Dataset entries
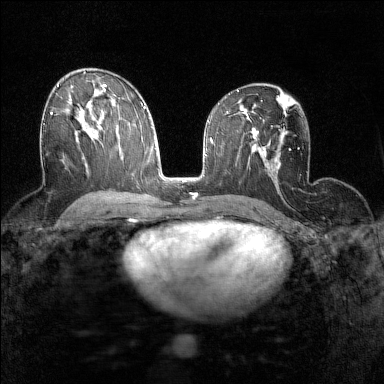
Breast MRI (dynamic contrast-enhanced), one axial slice; dynamic contrast-enhanced series, time point 2 of 7 at this slice position (early post-contrast); 1.5 T; TE 1.8 ms, TR 5 ms; 384 × 384 image matrix, field of view 280 × 280 mm. Female patient.
Outlined on this slice (semi-automatically segmented with operator editing):
- enhancing-tissue mask used for the functional tumour volume (all voxels passing the contrast-enhancement thresholds inside the analysis volume; usually the tumour): box from (x=43, y=112) to (x=52, y=125) px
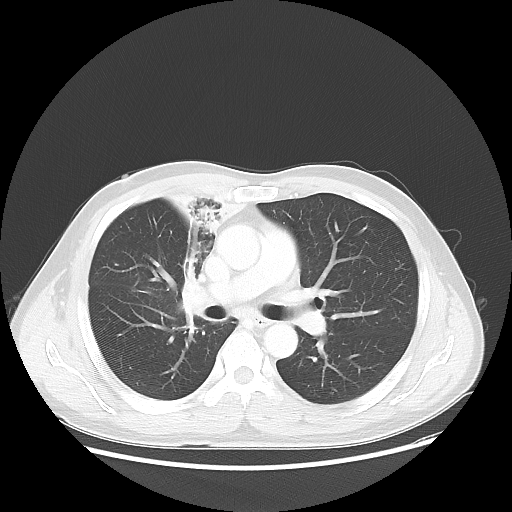
Chest CT, one axial slice; position 32 of 56 along the scan axis; 100 kVp; lung window (W 1500 / L -600 HU); 5 mm slice thickness; 512 × 512 image matrix. Male patient, age 60 years. Case-level facts recorded for this patient, not image findings: clinical TNM (as recorded): T2a N1 M0.
Structures marked on this image (bounding box drawn by a radiologist):
- lung tumour (recorded histology: squamous cell carcinoma): bounding box <154,179,253,249> (left, top, right, bottom; pixels)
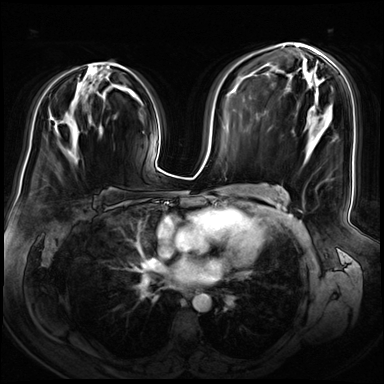
Breast MRI (dynamic contrast-enhanced), one axial slice; slice 40 of 72 in the series (ordered by position); dynamic contrast-enhanced series, time point 2 of 8 at this slice position (early post-contrast); 3 T; TE 1.4 ms, TR 4.3 ms; 2.5 mm slice thickness; 384 × 384 image matrix, field of view 360 × 360 mm. Female patient.
Annotated regions visible in this slice (semi-automatically segmented with operator editing):
- enhancing-tissue mask used for the functional tumour volume (all voxels passing the contrast-enhancement thresholds inside the analysis volume; usually the tumour): box from (x=78, y=62) to (x=120, y=132) px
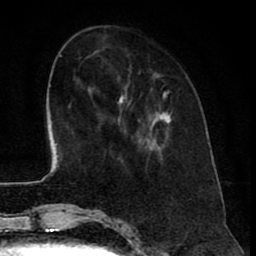
Breast MRI (dynamic contrast-enhanced), one axial slice. Position 20 of 80 along the scan axis. Cropped to one breast. Dynamic contrast-enhanced series, time point 2 of 8 at this slice position (early post-contrast). 1.5 T. TE 2.6 ms, TR 6.1 ms. 256 × 256 image matrix, field of view 160 × 160 mm. Female patient.
Outlined on this slice (semi-automatically segmented with operator editing):
- enhancing-tissue mask used for the functional tumour volume (all voxels passing the contrast-enhancement thresholds inside the analysis volume; usually the tumour): bounding box (x1, y1, x2, y2) in pixels: (119, 74, 171, 135)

» **WHAT YOU SHOULD DO**
Could you please write out exactly the lines from the start of the entries above through the line that holds "(x=52, y=125) px", both included, with no pictures?

» **RESULT**
Breast MRI (dynamic contrast-enhanced), one axial slice; dynamic contrast-enhanced series, time point 2 of 7 at this slice position (early post-contrast); 1.5 T; TE 1.8 ms, TR 5 ms; 384 × 384 image matrix, field of view 280 × 280 mm. Female patient.
Outlined on this slice (semi-automatically segmented with operator editing):
- enhancing-tissue mask used for the functional tumour volume (all voxels passing the contrast-enhancement thresholds inside the analysis volume; usually the tumour): box from (x=43, y=112) to (x=52, y=125) px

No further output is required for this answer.